L’appétit pour le risque se renforce
L’Iran a indiqué avoir reçu la proposition de cessez-le-feu via le Pakistan, tout en précisant qu’il n’accepterait ni ultimatum ni pression. Il a aussi rejeté l’idée de rouvrir le détroit d’Ormuz (passage maritime stratégique pour le pétrole) en échange d’un « cessez-le-feu temporaire ». Un article de Reuters indiquait plus tôt que les deux pays discutaient d’un accord en deux étapes, incluant des plans visant à mettre fin aux hostilités d’ici lundi. Au Royaume-Uni, l’attention se porte sur la possibilité que la Banque d’Angleterre relève ses taux lors de prochaines réunions, dans le contexte des tensions au Moyen-Orient. La semaine dernière, le gouverneur Andrew Bailey a déclaré à Reuters qu’une action pourrait être nécessaire si un choc sur les prix du pétrole devenait déterminant. Il a averti que des hausses durables de l’énergie pourraient peser sur la croissance. Aux États-Unis, les marchés attendent l’ISM des services (enquête mensuelle auprès des entreprises de services, utilisée comme baromètre de l’activité) pour mars à 14h00 GMT. Le consensus l’attend à 55,0, contre 56,1 en février.Options et perspectives de volatilité
Les opérateurs sur options (contrats donnant le droit, et non l’obligation, d’acheter ou vendre une devise à un prix fixé) notent que la volatilité implicite à un mois sur la paire GBP/USD a baissé de plus de 9% à 7,8% en 48 heures. La volatilité implicite correspond à l’amplitude de fluctuations que le marché anticipe, telle qu’elle est « intégrée » dans le prix des options. Si la voie diplomatique reste ouverte, cette volatilité pourrait encore se contracter. À l’inverse, un titre indiquant l’échec des discussions provoquerait un retournement brutal. La situation reste compliquée à cause de l’énergie, qui influence directement la réflexion de la Banque d’Angleterre. Le Brent (référence du pétrole en Europe) restant au-dessus de 90 dollars le baril, les propos plus fermes (« hawkish », c’est-à-dire plus favorables à une politique de taux élevés pour freiner l’inflation) du gouverneur Bailey sur l’inflation liée à l’énergie continuent de peser.
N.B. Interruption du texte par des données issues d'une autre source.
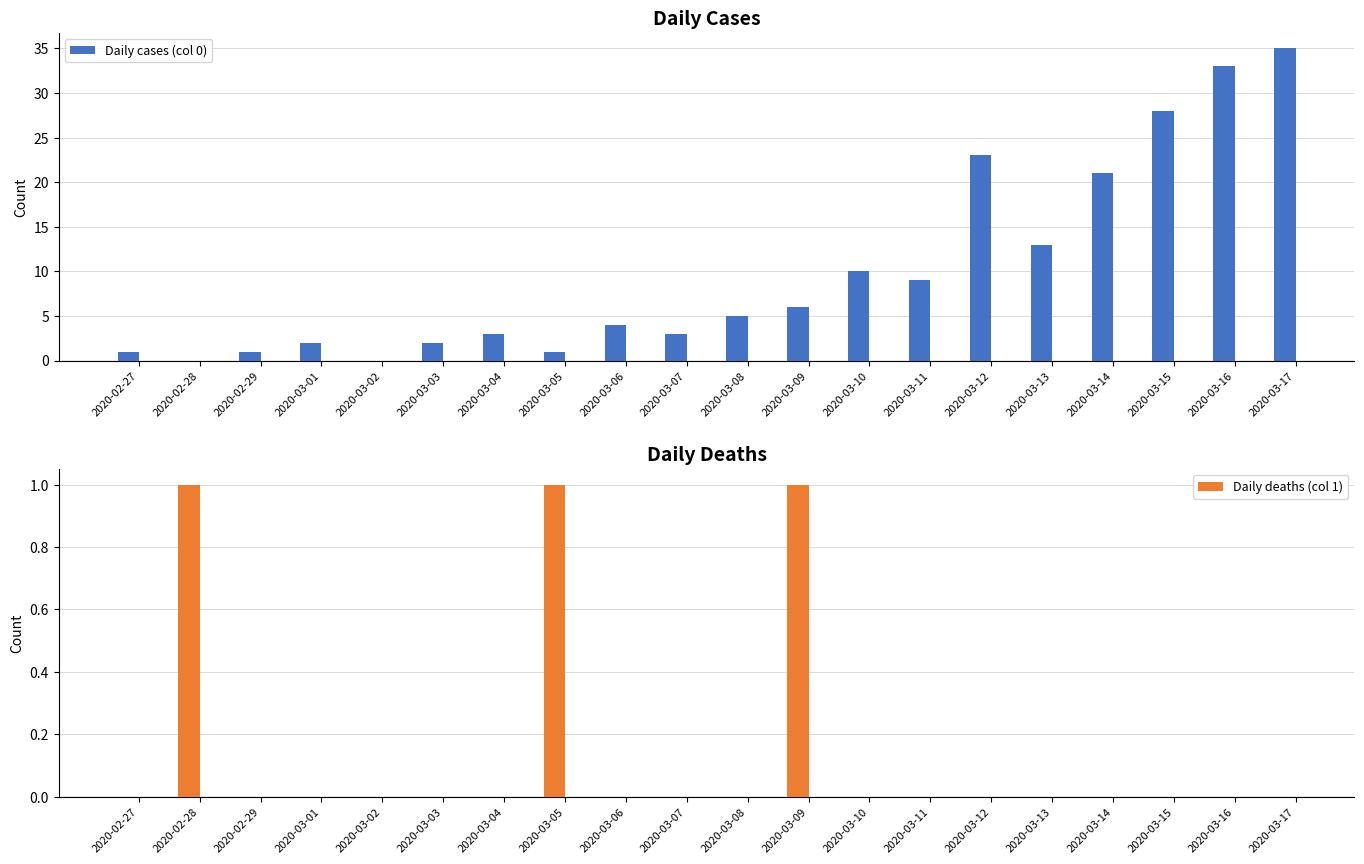

True or false: Daily deaths (col 1) has a value of 0 at 2020-03-08.

True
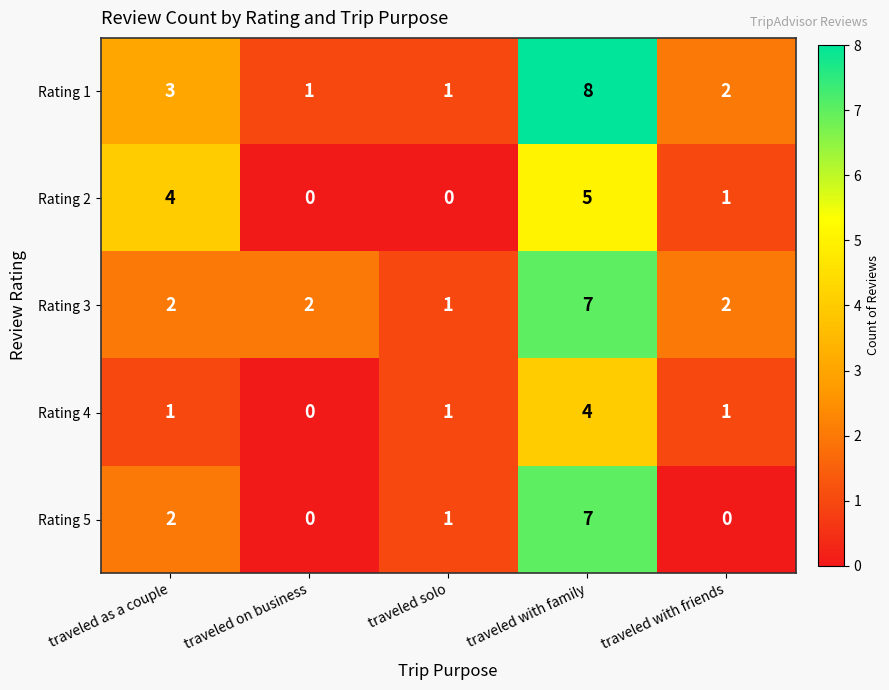

Is it true that Rating 3 equals 2 at traveled as a couple?

True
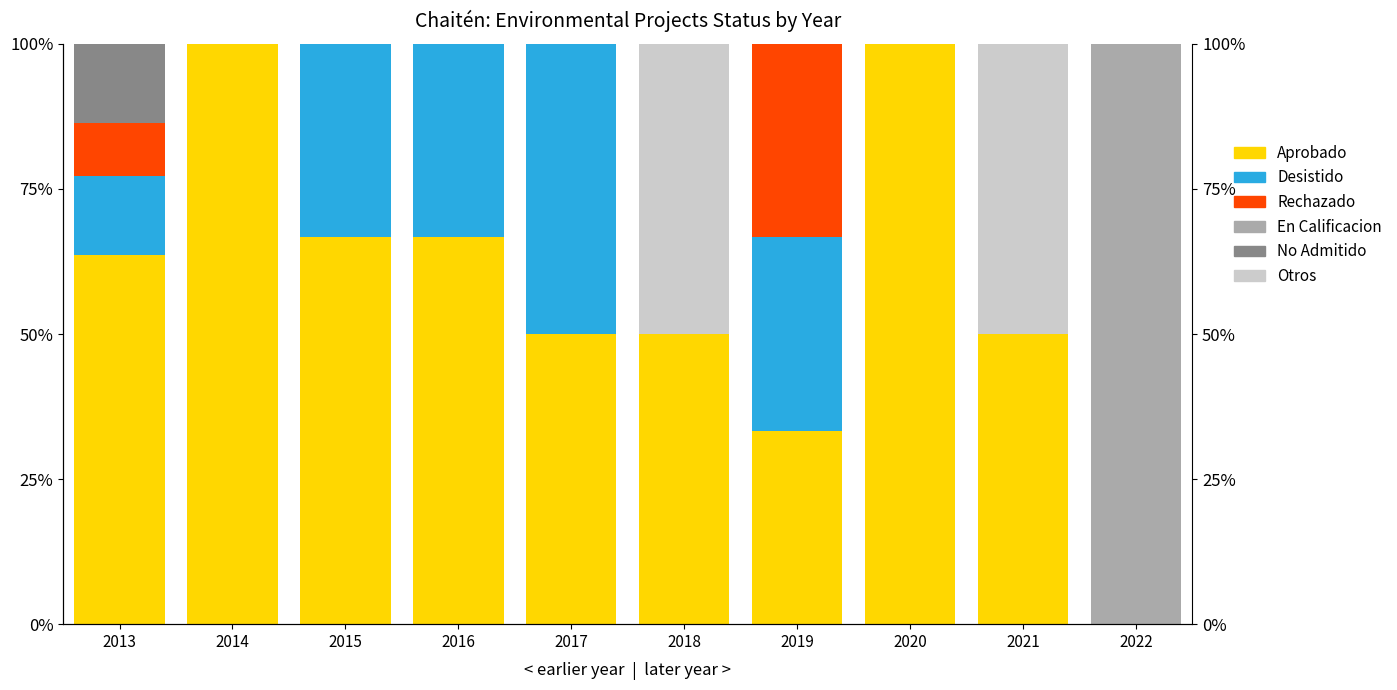

What is the difference between the Aprobado values at 2019 and 2017?

16.7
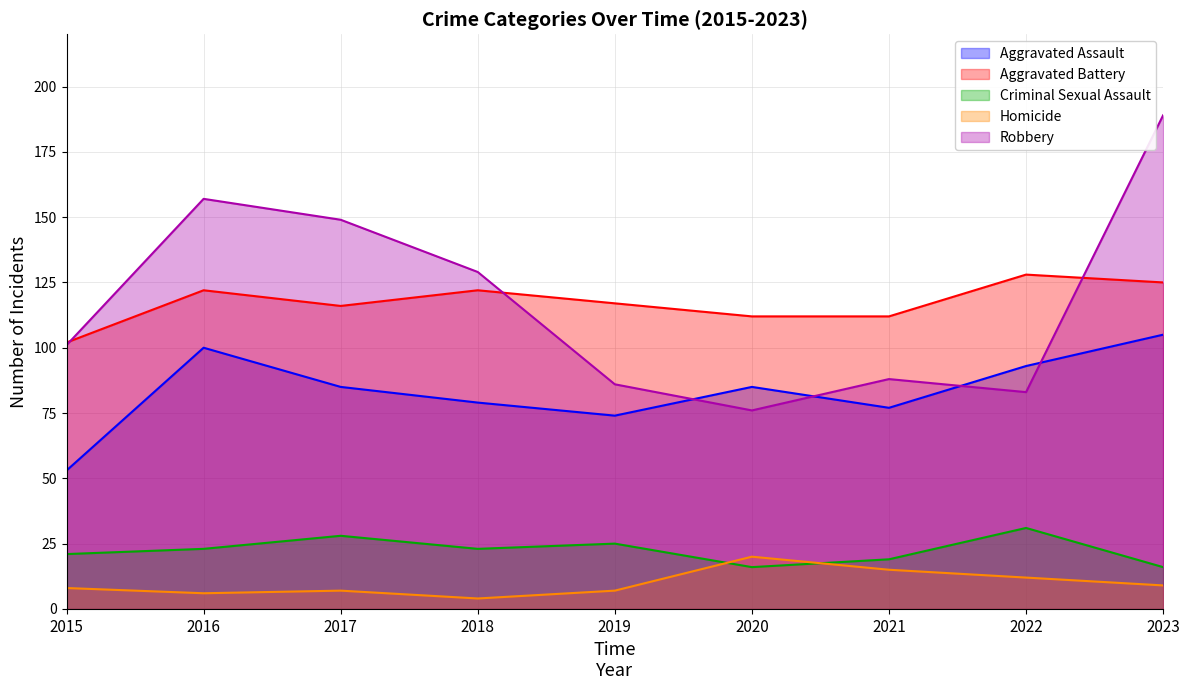

Is it true that Criminal Sexual Assault equals 27 at 2020?

False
Ce risque d’inflation soutient la livre, même si les tensions géopolitiques se calment. Aux États-Unis, l’inflation PCE sous-jacente (mesure préférée de la Fed, hors énergie et alimentation, pour suivre la tendance de l’inflation) est ressortie à 2,6% sur un an, un niveau jugé plus maîtrisable. Cet écart donne à la Réserve fédérale plus de marge que la Banque d’Angleterre, davantage contrainte par le coût des importations d’énergie. Cette différence pourrait continuer d’orienter les changes même après la dissipation des annonces géopolitiques. Lors des perturbations du transport maritime en mer Rouge fin 2025, une dynamique comparable avait été observée. Le rebond initial du dollar, lié au mode « risk-off » (recherche de sécurité), s’était vite essoufflé lorsque les marchés avaient intégré les effets inflationnistes pour l’Europe et le Royaume-Uni. L’expérience montre que les conséquences sur la politique monétaire comptent plus que la réaction immédiate. Pour la suite, les chiffres clés seront le rapport sur l’emploi américain de vendredi, puis l’inflation CPI la semaine prochaine (indice des prix à la consommation, mesure très suivie de l’inflation). Un marché du travail solide combiné à une inflation persistante pourrait inverser rapidement la faiblesse récente du dollar et tester la vigueur de la livre.